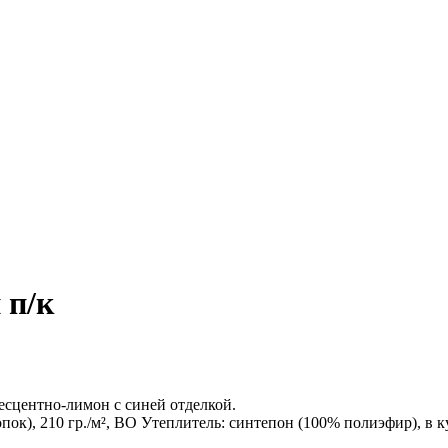
 п/к
есцентно-лимон с синей отделкой.
к), 210 гр./м², ВО Утеплитель: синтепон (100% полиэфир), в кур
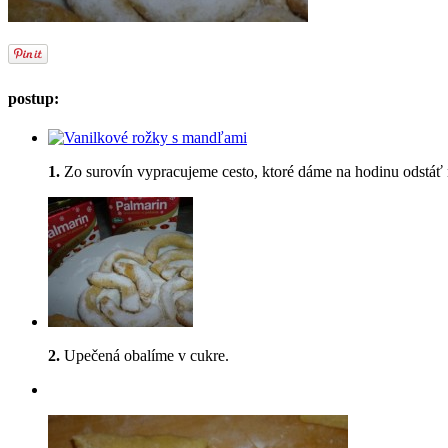
postup:
1.
Zo surovín vypracujeme cesto, ktoré dáme na hodinu odstáť
2.
Upečená obalíme v cukre.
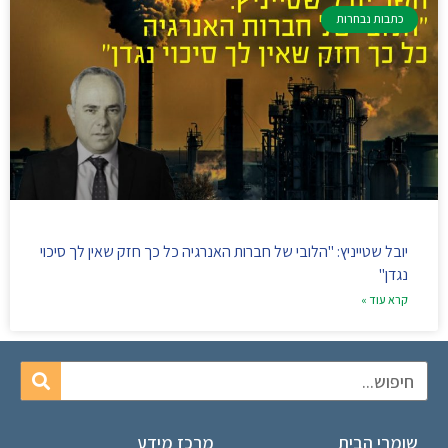
כתבות נבחרות
יובל שטייניץ: "הלובי של חברות האנרגיה כל כך חזק שאין לך סיכוי
נגדן"
קרא עוד »
שומרי הבית
מרכז מידע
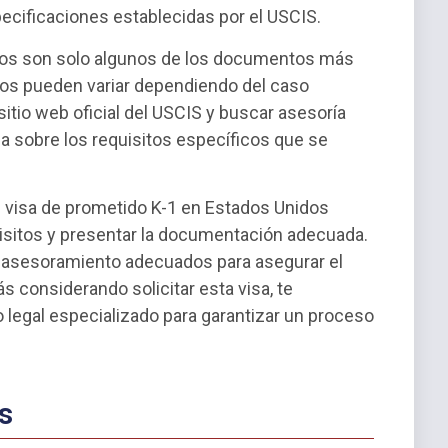
ecificaciones establecidas por el USCIS.
tos son solo algunos de los documentos más
tos pueden variar dependiendo del caso
sitio web oficial del USCIS y buscar asesoría
da sobre los requisitos específicos que se
e visa de prometido K-1 en Estados Unidos
uisitos y presentar la documentación adecuada.
 y asesoramiento adecuados para asegurar el
ás considerando solicitar esta visa, te
gal especializado para garantizar un proceso
s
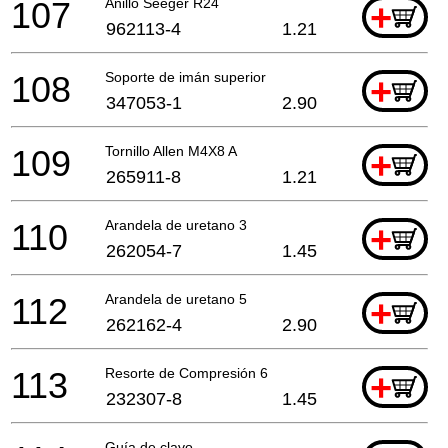
107
Anillo Seeger R24
+
962113-4
1.21
108
Soporte de imán superior
+
347053-1
2.90
109
Tornillo Allen M4X8 A
+
265911-8
1.21
110
Arandela de uretano 3
+
262054-7
1.45
112
Arandela de uretano 5
+
262162-4
2.90
113
Resorte de Compresión 6
+
232307-8
1.45
Guía de clavo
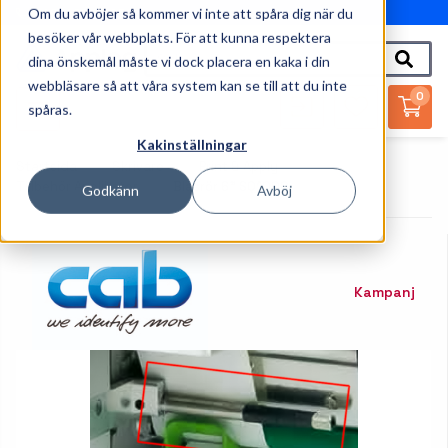
Om du avböjer så kommer vi inte att spåra dig när du
010-162 61 95
besöker vår webbplats. För att kunna respektera
dina önskemål måste vi dock placera en kaka i din
webbläsare så att våra system kan se till att du inte
0
spåras.
Kakinställningar
Startsida
Skrivare
Print & Apply
Tillbehör Applikator
Blåsrör 6" SQ1000
Godkänn
Avböj
Kampanj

----

How to complete this task: Any picture found in the records stays out, while everything else is copied exactly.

Task result:
 п/к
есцентно-лимон с синей отделкой.
к), 210 гр./м², ВО Утеплитель: синтепон (100% полиэфир), в кур
postup:
1.
Zo surovín vypracujeme cesto, ktoré dáme na hodinu odstáť
2.
Upečená obalíme v cukre.
כתבות נבחרות
יובל שטייניץ: "הלובי של חברות האנרגיה כל כך חזק שאין לך סיכוי
נגדן"
קרא עוד »
שומרי הבית
מרכז מידע
ecificaciones establecidas por el USCIS.
tos son solo algunos de los documentos más
tos pueden variar dependiendo del caso
sitio web oficial del USCIS y buscar asesoría
da sobre los requisitos específicos que se
e visa de prometido K-1 en Estados Unidos
uisitos y presentar la documentación adecuada.
 y asesoramiento adecuados para asegurar el
ás considerando solicitar esta visa, te
gal especializado para garantizar un proceso
s
107
Anillo Seeger R24
+
962113-4
1.21
108
Soporte de imán superior
+
347053-1
2.90
109
Tornillo Allen M4X8 A
+
265911-8
1.21
110
Arandela de uretano 3
+
262054-7
1.45
112
Arandela de uretano 5
+
262162-4
2.90
113
Resorte de Compresión 6
+
232307-8
1.45
Guía de clavo
Om du avböjer så kommer vi inte att spåra dig när du
010-162 61 95
besöker vår webbplats. För att kunna respektera
dina önskemål måste vi dock placera en kaka i din
webbläsare så att våra system kan se till att du inte
0
spåras.
Kakinställningar
Startsida
Skrivare
Print & Apply
Tillbehör Applikator
Blåsrör 6" SQ1000
Godkänn
Avböj
Kampanj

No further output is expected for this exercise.